START Input for this task
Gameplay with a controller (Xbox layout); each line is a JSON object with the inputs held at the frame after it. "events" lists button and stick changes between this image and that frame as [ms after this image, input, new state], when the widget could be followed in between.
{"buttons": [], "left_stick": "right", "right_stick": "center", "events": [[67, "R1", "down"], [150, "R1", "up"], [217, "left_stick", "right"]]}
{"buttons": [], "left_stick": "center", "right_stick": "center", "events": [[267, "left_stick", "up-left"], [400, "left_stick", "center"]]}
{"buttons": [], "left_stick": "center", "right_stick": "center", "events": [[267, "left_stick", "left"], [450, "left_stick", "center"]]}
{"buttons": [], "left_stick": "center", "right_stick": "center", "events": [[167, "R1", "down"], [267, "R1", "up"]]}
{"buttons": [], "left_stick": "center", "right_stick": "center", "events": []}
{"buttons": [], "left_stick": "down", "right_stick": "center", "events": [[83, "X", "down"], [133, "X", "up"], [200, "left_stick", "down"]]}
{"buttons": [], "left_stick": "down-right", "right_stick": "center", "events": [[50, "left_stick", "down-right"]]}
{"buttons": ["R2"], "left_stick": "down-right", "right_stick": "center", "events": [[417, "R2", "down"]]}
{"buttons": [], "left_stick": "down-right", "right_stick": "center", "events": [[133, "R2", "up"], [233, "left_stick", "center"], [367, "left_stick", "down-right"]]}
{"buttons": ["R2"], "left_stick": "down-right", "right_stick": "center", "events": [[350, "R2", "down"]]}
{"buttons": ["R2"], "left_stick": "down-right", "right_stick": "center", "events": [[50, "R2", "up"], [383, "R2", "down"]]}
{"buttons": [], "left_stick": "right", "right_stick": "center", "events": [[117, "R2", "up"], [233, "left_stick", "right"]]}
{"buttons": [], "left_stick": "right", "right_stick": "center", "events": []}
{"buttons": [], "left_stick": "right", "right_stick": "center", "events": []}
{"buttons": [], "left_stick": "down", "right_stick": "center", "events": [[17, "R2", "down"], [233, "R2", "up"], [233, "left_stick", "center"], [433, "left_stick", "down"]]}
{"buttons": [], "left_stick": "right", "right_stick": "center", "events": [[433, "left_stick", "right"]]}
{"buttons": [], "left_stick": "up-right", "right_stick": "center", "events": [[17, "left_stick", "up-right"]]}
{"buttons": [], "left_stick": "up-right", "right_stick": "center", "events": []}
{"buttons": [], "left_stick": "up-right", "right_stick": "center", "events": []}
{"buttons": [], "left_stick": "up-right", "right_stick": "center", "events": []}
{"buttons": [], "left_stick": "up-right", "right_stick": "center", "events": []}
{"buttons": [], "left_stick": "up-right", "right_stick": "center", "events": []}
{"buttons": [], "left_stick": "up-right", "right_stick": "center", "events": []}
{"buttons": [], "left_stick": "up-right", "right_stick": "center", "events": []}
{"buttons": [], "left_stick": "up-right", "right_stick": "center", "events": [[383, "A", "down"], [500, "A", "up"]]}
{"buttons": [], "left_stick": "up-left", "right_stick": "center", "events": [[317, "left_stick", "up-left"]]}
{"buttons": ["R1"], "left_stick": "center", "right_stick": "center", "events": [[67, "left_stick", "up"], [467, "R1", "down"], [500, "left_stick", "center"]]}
END Input for this task
» **What this task involves**
Go through the records and output them all, word for word.

» **Response**
Gameplay with a controller (Xbox layout); each line is a JSON object with the inputs held at the frame after it. "events" lists button and stick changes between this image and that frame as [ms after this image, input, new state], when the widget could be followed in between.
{"buttons": [], "left_stick": "right", "right_stick": "center", "events": [[67, "R1", "down"], [150, "R1", "up"], [217, "left_stick", "right"]]}
{"buttons": [], "left_stick": "center", "right_stick": "center", "events": [[267, "left_stick", "up-left"], [400, "left_stick", "center"]]}
{"buttons": [], "left_stick": "center", "right_stick": "center", "events": [[267, "left_stick", "left"], [450, "left_stick", "center"]]}
{"buttons": [], "left_stick": "center", "right_stick": "center", "events": [[167, "R1", "down"], [267, "R1", "up"]]}
{"buttons": [], "left_stick": "center", "right_stick": "center", "events": []}
{"buttons": [], "left_stick": "down", "right_stick": "center", "events": [[83, "X", "down"], [133, "X", "up"], [200, "left_stick", "down"]]}
{"buttons": [], "left_stick": "down-right", "right_stick": "center", "events": [[50, "left_stick", "down-right"]]}
{"buttons": ["R2"], "left_stick": "down-right", "right_stick": "center", "events": [[417, "R2", "down"]]}
{"buttons": [], "left_stick": "down-right", "right_stick": "center", "events": [[133, "R2", "up"], [233, "left_stick", "center"], [367, "left_stick", "down-right"]]}
{"buttons": ["R2"], "left_stick": "down-right", "right_stick": "center", "events": [[350, "R2", "down"]]}
{"buttons": ["R2"], "left_stick": "down-right", "right_stick": "center", "events": [[50, "R2", "up"], [383, "R2", "down"]]}
{"buttons": [], "left_stick": "right", "right_stick": "center", "events": [[117, "R2", "up"], [233, "left_stick", "right"]]}
{"buttons": [], "left_stick": "right", "right_stick": "center", "events": []}
{"buttons": [], "left_stick": "right", "right_stick": "center", "events": []}
{"buttons": [], "left_stick": "down", "right_stick": "center", "events": [[17, "R2", "down"], [233, "R2", "up"], [233, "left_stick", "center"], [433, "left_stick", "down"]]}
{"buttons": [], "left_stick": "right", "right_stick": "center", "events": [[433, "left_stick", "right"]]}
{"buttons": [], "left_stick": "up-right", "right_stick": "center", "events": [[17, "left_stick", "up-right"]]}
{"buttons": [], "left_stick": "up-right", "right_stick": "center", "events": []}
{"buttons": [], "left_stick": "up-right", "right_stick": "center", "events": []}
{"buttons": [], "left_stick": "up-right", "right_stick": "center", "events": []}
{"buttons": [], "left_stick": "up-right", "right_stick": "center", "events": []}
{"buttons": [], "left_stick": "up-right", "right_stick": "center", "events": []}
{"buttons": [], "left_stick": "up-right", "right_stick": "center", "events": []}
{"buttons": [], "left_stick": "up-right", "right_stick": "center", "events": []}
{"buttons": [], "left_stick": "up-right", "right_stick": "center", "events": [[383, "A", "down"], [500, "A", "up"]]}
{"buttons": [], "left_stick": "up-left", "right_stick": "center", "events": [[317, "left_stick", "up-left"]]}
{"buttons": ["R1"], "left_stick": "center", "right_stick": "center", "events": [[67, "left_stick", "up"], [467, "R1", "down"], [500, "left_stick", "center"]]}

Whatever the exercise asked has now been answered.